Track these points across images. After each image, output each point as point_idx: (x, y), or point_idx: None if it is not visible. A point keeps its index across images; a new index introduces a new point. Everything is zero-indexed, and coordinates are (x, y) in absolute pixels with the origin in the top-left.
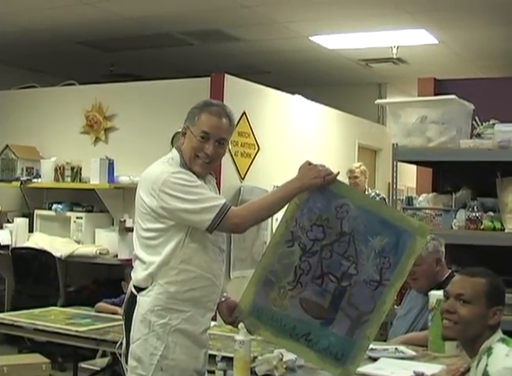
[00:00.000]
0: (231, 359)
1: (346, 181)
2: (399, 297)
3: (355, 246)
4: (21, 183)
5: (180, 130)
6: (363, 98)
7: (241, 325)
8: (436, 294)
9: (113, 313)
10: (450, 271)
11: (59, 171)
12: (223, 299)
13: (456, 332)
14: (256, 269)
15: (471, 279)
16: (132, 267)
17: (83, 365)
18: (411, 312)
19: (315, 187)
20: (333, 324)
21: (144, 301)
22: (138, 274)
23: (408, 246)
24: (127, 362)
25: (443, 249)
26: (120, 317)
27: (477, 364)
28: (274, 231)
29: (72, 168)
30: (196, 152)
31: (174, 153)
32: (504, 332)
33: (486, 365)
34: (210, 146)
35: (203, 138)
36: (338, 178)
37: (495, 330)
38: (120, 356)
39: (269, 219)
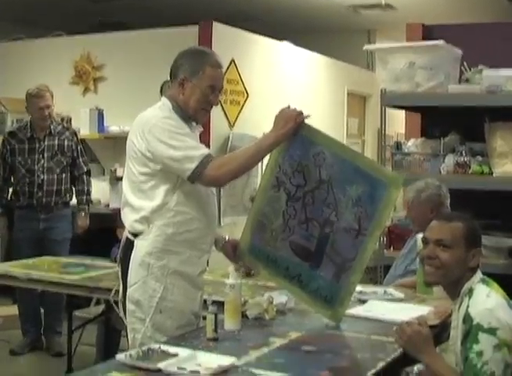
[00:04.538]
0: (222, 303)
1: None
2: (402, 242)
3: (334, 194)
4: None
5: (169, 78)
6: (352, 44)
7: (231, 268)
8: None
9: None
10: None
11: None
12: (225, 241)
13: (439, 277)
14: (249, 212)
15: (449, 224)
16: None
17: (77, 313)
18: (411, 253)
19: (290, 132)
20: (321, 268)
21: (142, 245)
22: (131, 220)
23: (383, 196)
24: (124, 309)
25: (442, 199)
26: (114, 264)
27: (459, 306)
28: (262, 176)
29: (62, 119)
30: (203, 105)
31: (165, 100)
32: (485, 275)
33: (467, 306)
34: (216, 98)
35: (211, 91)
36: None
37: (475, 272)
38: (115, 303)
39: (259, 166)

§ Exercise aim
Retype the lines starting with the one that holds "26: (120, 317)" and ending with the last line of the data above, both included; skip the pictures.

§ Output of the exercise
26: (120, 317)
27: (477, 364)
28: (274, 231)
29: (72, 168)
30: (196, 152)
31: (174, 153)
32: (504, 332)
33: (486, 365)
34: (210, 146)
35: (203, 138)
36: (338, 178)
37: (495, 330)
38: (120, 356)
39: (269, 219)
[00:04.538]
0: (222, 303)
1: None
2: (402, 242)
3: (334, 194)
4: None
5: (169, 78)
6: (352, 44)
7: (231, 268)
8: None
9: None
10: None
11: None
12: (225, 241)
13: (439, 277)
14: (249, 212)
15: (449, 224)
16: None
17: (77, 313)
18: (411, 253)
19: (290, 132)
20: (321, 268)
21: (142, 245)
22: (131, 220)
23: (383, 196)
24: (124, 309)
25: (442, 199)
26: (114, 264)
27: (459, 306)
28: (262, 176)
29: (62, 119)
30: (203, 105)
31: (165, 100)
32: (485, 275)
33: (467, 306)
34: (216, 98)
35: (211, 91)
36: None
37: (475, 272)
38: (115, 303)
39: (259, 166)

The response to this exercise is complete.